- Collected data
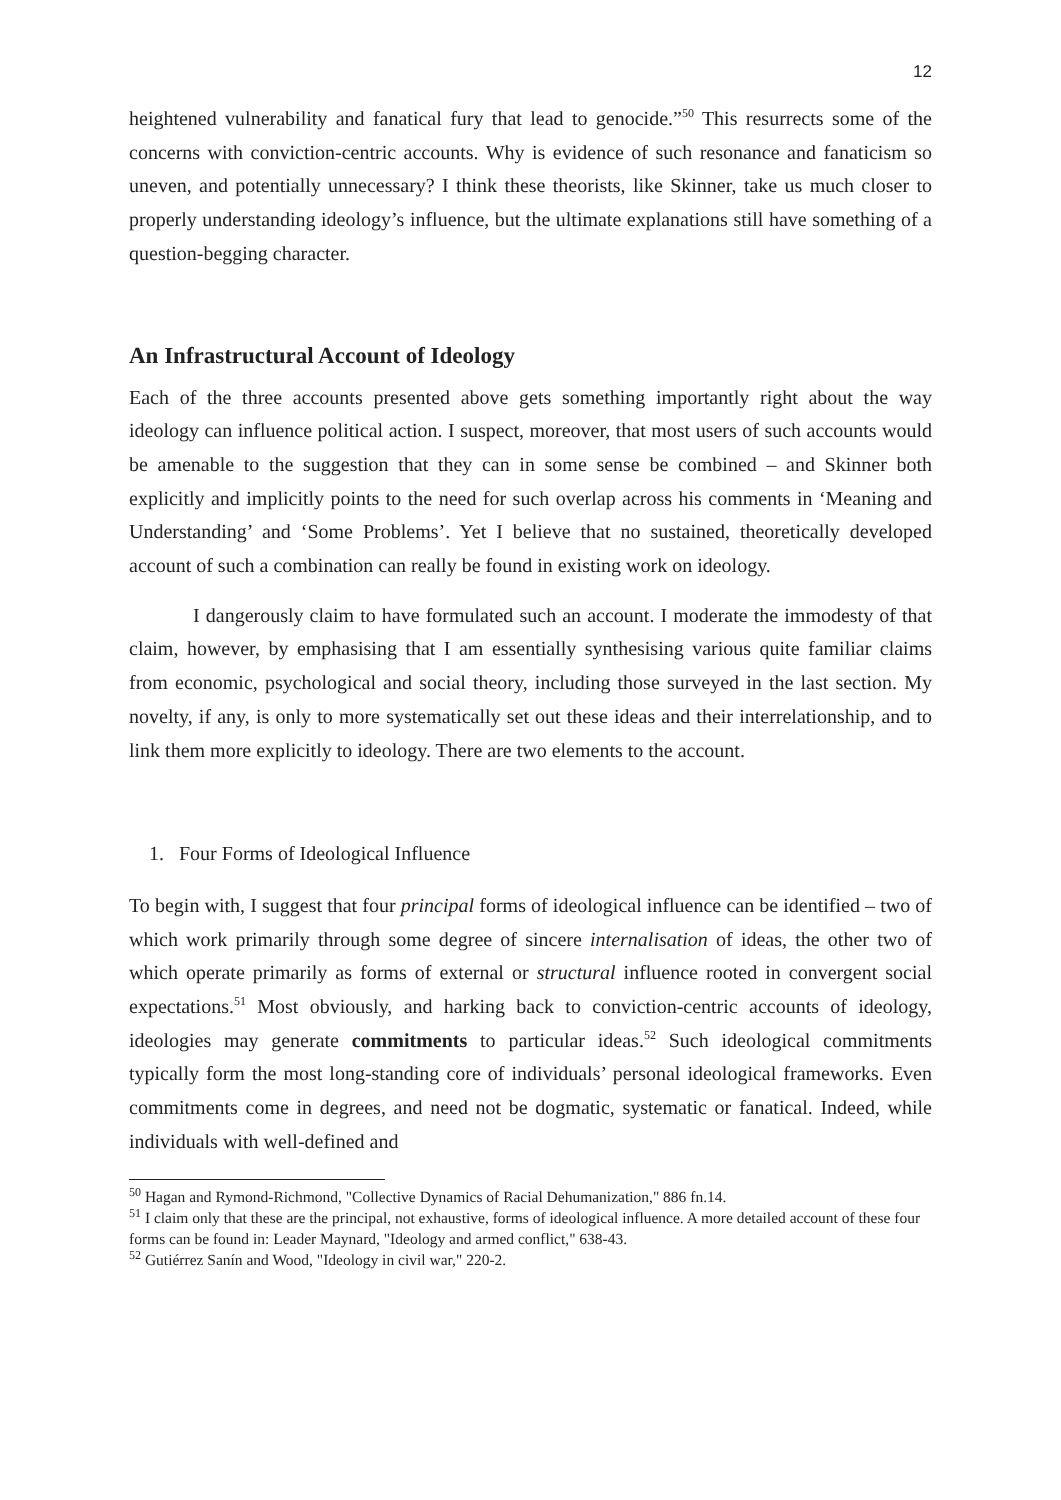12
heightened vulnerability and fanatical fury that lead to genocide.”<sup>50</sup> This resurrects some of the concerns with conviction-centric accounts. Why is evidence of such resonance and fanaticism so uneven, and potentially unnecessary? I think these theorists, like Skinner, take us much closer to properly understanding ideology’s influence, but the ultimate explanations still have something of a question-begging character.
An Infrastructural Account of Ideology
Each of the three accounts presented above gets something importantly right about the way ideology can influence political action. I suspect, moreover, that most users of such accounts would be amenable to the suggestion that they can in some sense be combined – and Skinner both explicitly and implicitly points to the need for such overlap across his comments in ‘Meaning and Understanding’ and ‘Some Problems’. Yet I believe that no sustained, theoretically developed account of such a combination can really be found in existing work on ideology.
I dangerously claim to have formulated such an account. I moderate the immodesty of that claim, however, by emphasising that I am essentially synthesising various quite familiar claims from economic, psychological and social theory, including those surveyed in the last section. My novelty, if any, is only to more systematically set out these ideas and their interrelationship, and to link them more explicitly to ideology. There are two elements to the account.
1. Four Forms of Ideological Influence
To begin with, I suggest that four principal forms of ideological influence can be identified – two of which work primarily through some degree of sincere internalisation of ideas, the other two of which operate primarily as forms of external or structural influence rooted in convergent social expectations.<sup>51</sup> Most obviously, and harking back to conviction-centric accounts of ideology, ideologies may generate commitments to particular ideas.<sup>52</sup> Such ideological commitments typically form the most long-standing core of individuals’ personal ideological frameworks. Even commitments come in degrees, and need not be dogmatic, systematic or fanatical. Indeed, while individuals with well-defined and
<sup>50</sup> Hagan and Rymond-Richmond, "Collective Dynamics of Racial Dehumanization," 886 fn.14.
<sup>51</sup> I claim only that these are the principal, not exhaustive, forms of ideological influence. A more detailed account of these four forms can be found in: Leader Maynard, "Ideology and armed conflict," 638-43.
<sup>52</sup> Gutiérrez Sanín and Wood, "Ideology in civil war," 220-2.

- REQUIREMENT
Once the pictures are removed, output the entries above exactly as given.

- WRITTEN ANSWER
12
heightened vulnerability and fanatical fury that lead to genocide.”<sup>50</sup> This resurrects some of the concerns with conviction-centric accounts. Why is evidence of such resonance and fanaticism so uneven, and potentially unnecessary? I think these theorists, like Skinner, take us much closer to properly understanding ideology’s influence, but the ultimate explanations still have something of a question-begging character.
An Infrastructural Account of Ideology
Each of the three accounts presented above gets something importantly right about the way ideology can influence political action. I suspect, moreover, that most users of such accounts would be amenable to the suggestion that they can in some sense be combined – and Skinner both explicitly and implicitly points to the need for such overlap across his comments in ‘Meaning and Understanding’ and ‘Some Problems’. Yet I believe that no sustained, theoretically developed account of such a combination can really be found in existing work on ideology.
I dangerously claim to have formulated such an account. I moderate the immodesty of that claim, however, by emphasising that I am essentially synthesising various quite familiar claims from economic, psychological and social theory, including those surveyed in the last section. My novelty, if any, is only to more systematically set out these ideas and their interrelationship, and to link them more explicitly to ideology. There are two elements to the account.
1. Four Forms of Ideological Influence
To begin with, I suggest that four principal forms of ideological influence can be identified – two of which work primarily through some degree of sincere internalisation of ideas, the other two of which operate primarily as forms of external or structural influence rooted in convergent social expectations.<sup>51</sup> Most obviously, and harking back to conviction-centric accounts of ideology, ideologies may generate commitments to particular ideas.<sup>52</sup> Such ideological commitments typically form the most long-standing core of individuals’ personal ideological frameworks. Even commitments come in degrees, and need not be dogmatic, systematic or fanatical. Indeed, while individuals with well-defined and
<sup>50</sup> Hagan and Rymond-Richmond, "Collective Dynamics of Racial Dehumanization," 886 fn.14.
<sup>51</sup> I claim only that these are the principal, not exhaustive, forms of ideological influence. A more detailed account of these four forms can be found in: Leader Maynard, "Ideology and armed conflict," 638-43.
<sup>52</sup> Gutiérrez Sanín and Wood, "Ideology in civil war," 220-2.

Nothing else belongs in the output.